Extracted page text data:
::::::::
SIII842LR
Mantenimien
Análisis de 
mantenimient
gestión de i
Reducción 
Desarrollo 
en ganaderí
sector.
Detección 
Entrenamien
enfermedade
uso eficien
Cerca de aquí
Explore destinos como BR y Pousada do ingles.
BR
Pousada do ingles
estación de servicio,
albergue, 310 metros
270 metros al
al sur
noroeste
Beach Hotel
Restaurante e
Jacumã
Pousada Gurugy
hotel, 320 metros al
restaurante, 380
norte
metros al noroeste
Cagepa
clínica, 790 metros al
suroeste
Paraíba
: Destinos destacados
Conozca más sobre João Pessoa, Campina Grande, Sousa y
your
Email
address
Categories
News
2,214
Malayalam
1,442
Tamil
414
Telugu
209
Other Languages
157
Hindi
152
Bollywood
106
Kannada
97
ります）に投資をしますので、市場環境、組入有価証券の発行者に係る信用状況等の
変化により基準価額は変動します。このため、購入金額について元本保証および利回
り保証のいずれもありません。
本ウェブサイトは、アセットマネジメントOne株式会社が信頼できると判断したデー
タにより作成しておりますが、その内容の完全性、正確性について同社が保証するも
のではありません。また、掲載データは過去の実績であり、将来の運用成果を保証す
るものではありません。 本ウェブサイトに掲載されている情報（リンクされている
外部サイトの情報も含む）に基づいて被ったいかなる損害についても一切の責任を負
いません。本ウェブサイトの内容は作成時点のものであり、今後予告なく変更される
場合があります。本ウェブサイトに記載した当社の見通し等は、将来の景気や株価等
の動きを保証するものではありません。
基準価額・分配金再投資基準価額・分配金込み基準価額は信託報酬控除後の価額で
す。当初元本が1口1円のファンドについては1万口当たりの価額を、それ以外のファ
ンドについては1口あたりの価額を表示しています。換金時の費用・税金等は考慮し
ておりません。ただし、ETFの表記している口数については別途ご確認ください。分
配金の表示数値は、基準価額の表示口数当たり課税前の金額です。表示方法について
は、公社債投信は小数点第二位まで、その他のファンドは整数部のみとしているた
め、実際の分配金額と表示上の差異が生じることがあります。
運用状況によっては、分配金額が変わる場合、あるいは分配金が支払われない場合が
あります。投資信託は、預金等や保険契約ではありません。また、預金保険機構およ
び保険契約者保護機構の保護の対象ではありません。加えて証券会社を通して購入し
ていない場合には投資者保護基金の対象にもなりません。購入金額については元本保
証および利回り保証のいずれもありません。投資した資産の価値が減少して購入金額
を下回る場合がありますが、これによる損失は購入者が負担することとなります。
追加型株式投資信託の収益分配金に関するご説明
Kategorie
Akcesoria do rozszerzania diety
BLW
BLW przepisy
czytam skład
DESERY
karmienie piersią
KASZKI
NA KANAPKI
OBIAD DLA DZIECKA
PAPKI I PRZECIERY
::::::::
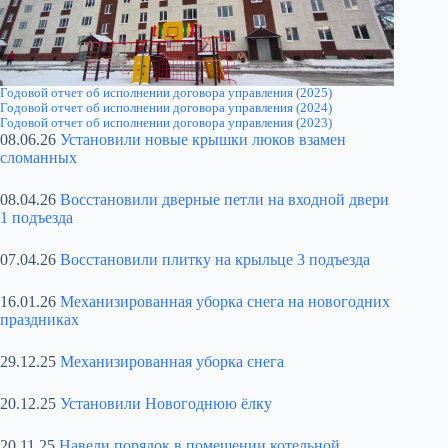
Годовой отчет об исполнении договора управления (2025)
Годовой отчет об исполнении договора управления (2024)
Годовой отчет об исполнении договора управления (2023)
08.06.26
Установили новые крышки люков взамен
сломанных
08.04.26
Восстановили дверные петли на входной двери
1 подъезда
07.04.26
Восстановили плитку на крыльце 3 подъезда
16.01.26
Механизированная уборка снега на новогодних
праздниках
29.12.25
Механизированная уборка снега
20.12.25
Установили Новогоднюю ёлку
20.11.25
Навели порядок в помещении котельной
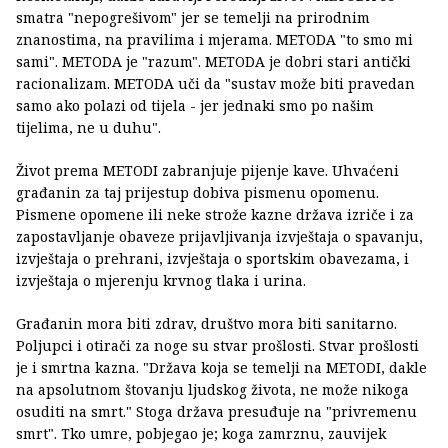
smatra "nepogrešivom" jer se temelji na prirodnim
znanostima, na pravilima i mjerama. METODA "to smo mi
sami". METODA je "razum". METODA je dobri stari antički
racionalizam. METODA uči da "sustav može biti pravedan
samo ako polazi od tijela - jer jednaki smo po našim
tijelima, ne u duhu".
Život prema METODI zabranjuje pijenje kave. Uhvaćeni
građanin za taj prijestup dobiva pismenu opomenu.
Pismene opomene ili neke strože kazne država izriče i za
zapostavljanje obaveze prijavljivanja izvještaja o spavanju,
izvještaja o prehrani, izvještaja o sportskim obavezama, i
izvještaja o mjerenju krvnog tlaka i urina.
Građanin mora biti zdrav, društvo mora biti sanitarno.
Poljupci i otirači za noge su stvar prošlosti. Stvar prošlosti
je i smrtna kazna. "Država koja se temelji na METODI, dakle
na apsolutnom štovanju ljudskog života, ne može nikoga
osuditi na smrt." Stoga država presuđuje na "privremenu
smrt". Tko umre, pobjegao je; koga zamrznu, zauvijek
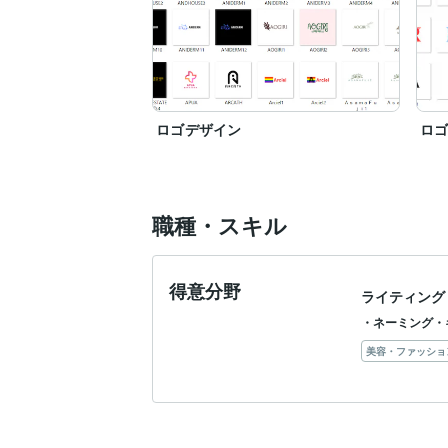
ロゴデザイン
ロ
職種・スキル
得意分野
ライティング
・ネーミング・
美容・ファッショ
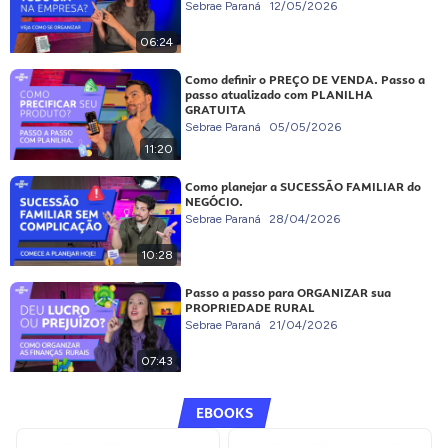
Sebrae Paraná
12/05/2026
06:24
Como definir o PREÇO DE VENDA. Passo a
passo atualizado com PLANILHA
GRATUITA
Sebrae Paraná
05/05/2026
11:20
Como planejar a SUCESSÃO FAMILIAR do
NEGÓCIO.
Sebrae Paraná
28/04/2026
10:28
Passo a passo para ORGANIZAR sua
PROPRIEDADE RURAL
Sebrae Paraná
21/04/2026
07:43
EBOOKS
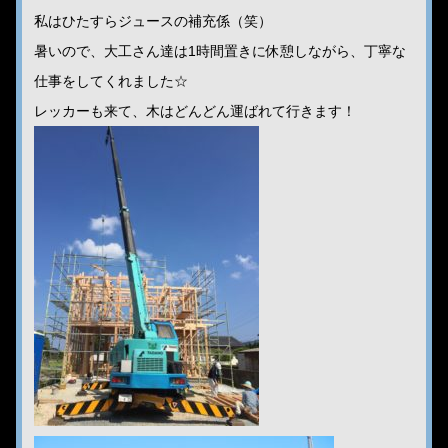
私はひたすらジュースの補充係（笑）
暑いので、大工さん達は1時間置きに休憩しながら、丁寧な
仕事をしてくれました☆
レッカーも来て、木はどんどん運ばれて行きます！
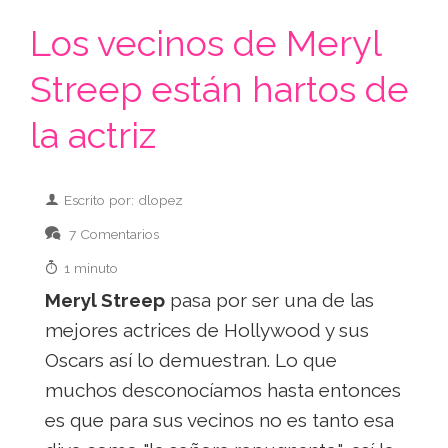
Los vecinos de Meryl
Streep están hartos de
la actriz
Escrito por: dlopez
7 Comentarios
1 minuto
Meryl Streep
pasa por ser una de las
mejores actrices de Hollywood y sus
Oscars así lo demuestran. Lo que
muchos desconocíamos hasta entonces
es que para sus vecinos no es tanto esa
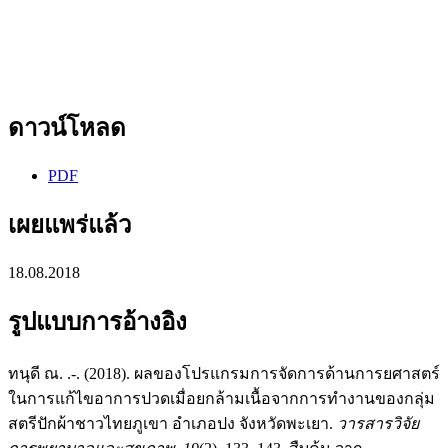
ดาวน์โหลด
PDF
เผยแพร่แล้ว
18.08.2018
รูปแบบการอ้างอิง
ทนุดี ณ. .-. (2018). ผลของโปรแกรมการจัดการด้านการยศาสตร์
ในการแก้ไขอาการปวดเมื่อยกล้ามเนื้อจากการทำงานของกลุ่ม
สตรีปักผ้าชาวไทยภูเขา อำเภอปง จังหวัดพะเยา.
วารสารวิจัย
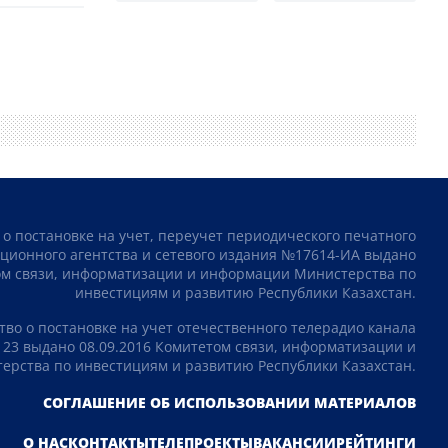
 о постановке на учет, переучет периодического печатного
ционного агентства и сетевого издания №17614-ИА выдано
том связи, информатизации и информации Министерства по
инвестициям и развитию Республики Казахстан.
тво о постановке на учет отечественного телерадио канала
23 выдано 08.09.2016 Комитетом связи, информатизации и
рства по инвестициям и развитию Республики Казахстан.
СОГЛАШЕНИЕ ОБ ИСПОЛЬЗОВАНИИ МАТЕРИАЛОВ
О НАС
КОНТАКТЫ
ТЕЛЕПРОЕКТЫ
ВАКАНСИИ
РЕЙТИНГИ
::::::::
§ **WORK REQUIRED**
Would you print exactly, and only, the lines of the data above from the line with "Akcesoria do rozszerzania diety" through the line with "PAPKI I PRZECIERY", inclusive?

§ **REPLY TO THE TASK**
Akcesoria do rozszerzania diety
BLW
BLW przepisy
czytam skład
DESERY
karmienie piersią
KASZKI
NA KANAPKI
OBIAD DLA DZIECKA
PAPKI I PRZECIERY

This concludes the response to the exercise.